*** Opening of Data ***
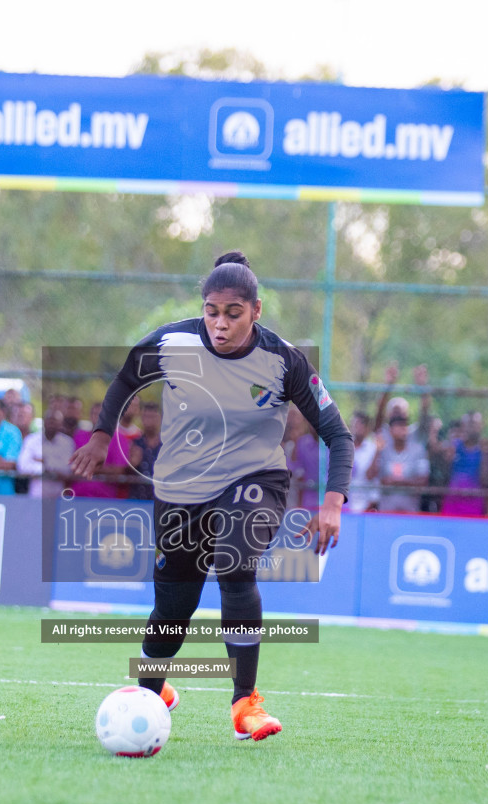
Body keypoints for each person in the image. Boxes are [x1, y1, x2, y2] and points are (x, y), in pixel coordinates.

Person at [71, 251, 353, 743]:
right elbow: (124, 380)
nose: (220, 324)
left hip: (256, 480)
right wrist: (101, 435)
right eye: (211, 312)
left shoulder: (284, 360)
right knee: (172, 607)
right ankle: (151, 691)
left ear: (256, 311)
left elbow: (336, 432)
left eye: (233, 314)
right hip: (180, 489)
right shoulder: (173, 341)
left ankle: (245, 704)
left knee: (235, 563)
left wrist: (333, 502)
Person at [369, 413, 429, 513]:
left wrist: (398, 481)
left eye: (405, 426)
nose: (403, 429)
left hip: (410, 511)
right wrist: (377, 451)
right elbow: (371, 476)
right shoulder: (384, 450)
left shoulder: (418, 450)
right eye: (399, 426)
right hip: (387, 511)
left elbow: (423, 481)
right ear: (391, 430)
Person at [19, 408, 75, 499]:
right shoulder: (31, 440)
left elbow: (67, 468)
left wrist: (44, 461)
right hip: (36, 495)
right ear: (44, 422)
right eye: (49, 420)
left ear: (61, 424)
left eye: (55, 421)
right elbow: (23, 466)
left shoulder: (67, 443)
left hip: (59, 495)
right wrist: (44, 469)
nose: (51, 424)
*** Close of Data ***
Where does the string "wrist" appear in the records above? Show every line that holds it.

→ Task output:
right wrist: (101, 435)
left wrist: (333, 502)
left wrist: (398, 481)
right wrist: (377, 451)
left wrist: (44, 461)
right wrist: (44, 469)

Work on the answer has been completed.